Crohn’s Disease and UC can also cause problems outside of the gastrointestinal system. These often occur during active disease, but may develop before any signs of bowel disease or during times of remission, and include:
  • Arthritis of the large joints and hands; ankylosing spondylitis
  • Skin conditions and inflammatory eye conditions
  • Bone thinning (from inflammatory processes, medications and poor absorption of calcium)
  • Liver disorders including Primary Sclerosing Cholangitis (PSC), which causes inflammation of the bile ducts and liver damage. PSC affects up to one in 13 people with UC and one in 25 people with Crohn’s
  • Blood circulation problems including predisposition to DVT.

Treatment

The aim of treatment in IBD is to achieve remission, prevent relapse and minimise the frequency and progression of flare-ups. Treatment may be medical, surgical or a combination of both.

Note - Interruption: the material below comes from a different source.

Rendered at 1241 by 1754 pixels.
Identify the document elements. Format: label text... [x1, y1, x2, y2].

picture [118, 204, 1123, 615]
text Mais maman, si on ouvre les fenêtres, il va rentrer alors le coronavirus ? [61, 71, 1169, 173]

Medical therapy remains the principal treatment for IBD. It may involve dietary adjustments and medication regimes comprising anti-inflammatory agents, antibiotics, aminosalicylates, and corticosteroids, immuno-suppressants, biological or ‘anti-TNF’ drugs such as Infliximab (Remicade) and Adalimumab (Humira), as well as symptomatic treatments for pain, diarrhoea, constipation and anaemia. Each of these agents carries risks and side effects that may also need to be managed.

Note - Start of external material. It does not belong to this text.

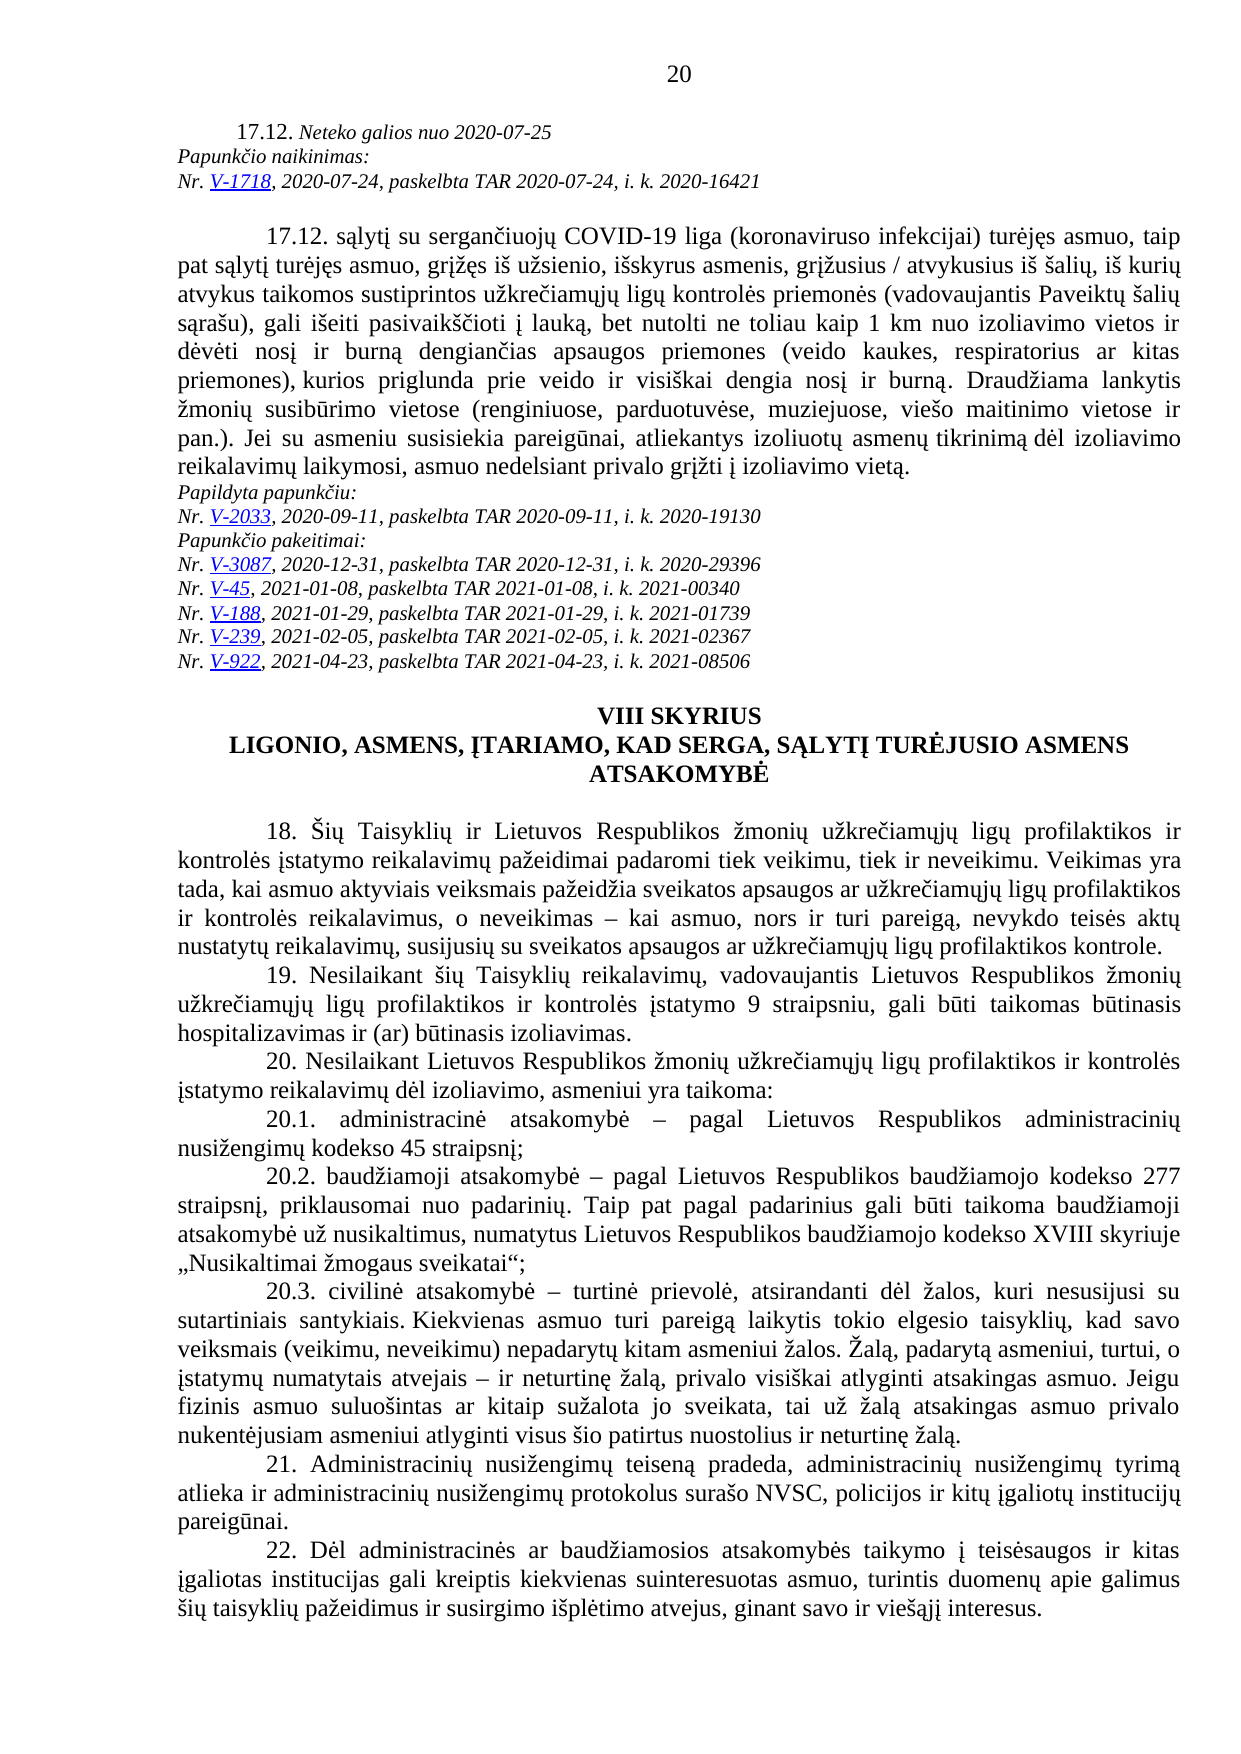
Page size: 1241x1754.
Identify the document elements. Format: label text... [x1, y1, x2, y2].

At a September 2014 GENCA (Gastroenterological Nurses College of Australia) Conference at Liverpool Hospital, Dr. Scott MacKenzie discussed the role of surgery in IBD. Dr. MacKenzie is a Colorectal Surgeon and Senior Lecturer in Surgery at Liverpool Hospital. He stated, “Surgery can come at the end of a long and arduous struggle with IBD or in the fulminant first presentation it may be part of the very first encounter with the disease. IBD can require that patients undergo complex surgical procedures with far reaching physical and psychological effects often while still very young.”

Current Trends

Over recent years, specialist centres and clinics for IBD management have been emerging. These centres comprise multidisciplinary teams that may include gastroenterologists, specialist IBD nurses, surgeons, dieticians, social workers, paediatricians or other relevant clinicians. This ‘holistic approach’ to the management of patients with IBD has resulted in planned management and improved outcomes and, according to Prof Grimm, is the “key” to effective management.

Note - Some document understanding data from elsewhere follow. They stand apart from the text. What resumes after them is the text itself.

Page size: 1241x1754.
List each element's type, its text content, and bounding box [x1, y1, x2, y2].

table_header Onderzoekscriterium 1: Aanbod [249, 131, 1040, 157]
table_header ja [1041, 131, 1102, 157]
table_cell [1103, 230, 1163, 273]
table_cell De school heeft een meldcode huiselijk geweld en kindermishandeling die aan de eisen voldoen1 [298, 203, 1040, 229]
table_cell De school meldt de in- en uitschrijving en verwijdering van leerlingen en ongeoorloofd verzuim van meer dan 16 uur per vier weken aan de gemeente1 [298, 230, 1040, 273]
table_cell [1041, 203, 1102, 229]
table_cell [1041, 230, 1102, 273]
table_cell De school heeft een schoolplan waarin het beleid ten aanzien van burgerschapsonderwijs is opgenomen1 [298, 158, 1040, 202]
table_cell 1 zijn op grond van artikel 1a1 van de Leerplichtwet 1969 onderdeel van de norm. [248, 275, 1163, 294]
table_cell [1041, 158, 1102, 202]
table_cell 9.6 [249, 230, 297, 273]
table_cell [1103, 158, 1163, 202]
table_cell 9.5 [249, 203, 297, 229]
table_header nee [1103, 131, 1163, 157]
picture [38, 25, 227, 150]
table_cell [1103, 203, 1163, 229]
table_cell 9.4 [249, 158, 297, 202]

Prof Michael Grimm strongly supports the emerging role of IBD nurses. Their contribution, he observes, involves overseeing of integrated care, monitoring treatments, acting as a reference point, advisor and advocate for patients, improving education for patients and families, and collecting data. These activities result in earlier intervention, reduction in hospital admissions and potentially halt the progression of flare-ups.

CNS Alison Battisti comments that patients often feel more comfortable discussing their symptoms and problems of daily living with their IBD nurse. Alison says, “Patients are more likely to pick up the phone to talk with their nurse about evolving symptoms, medications or other anxieties. The IBD nurse can then advise and make discretionary referrals if necessary.”

Professor Grimm, CNS Battisti and Dr. Scott MacKenzie agree that surgeons have an important role in the IBD team. Dr. MacKenzie states, “Surgical intervention is best provided when it forms part of a multi-disciplinary patient centred approach with the aim of providing individualised solutions.”

Future Directions

Education plays a crucial role not only for patients, but also for the general community to understand and support the needs of those living with IBD. Teachers, employers, friends, colleagues, family, and partners - indeed anyone who interacts with IBD sufferers - can positively or negatively influence their quality of life. Alison Battisti reports that the most frequent complaint from her IBD patients is the lack of awareness of those around them.

To learn more about IBD, many resources are available online from various health and dedicated IBD websites, with downloadable information brochures. It is particularly important for health care workers to be well informed about IBD as we are the people that patients look to for advice, understanding, empathy and advocacy.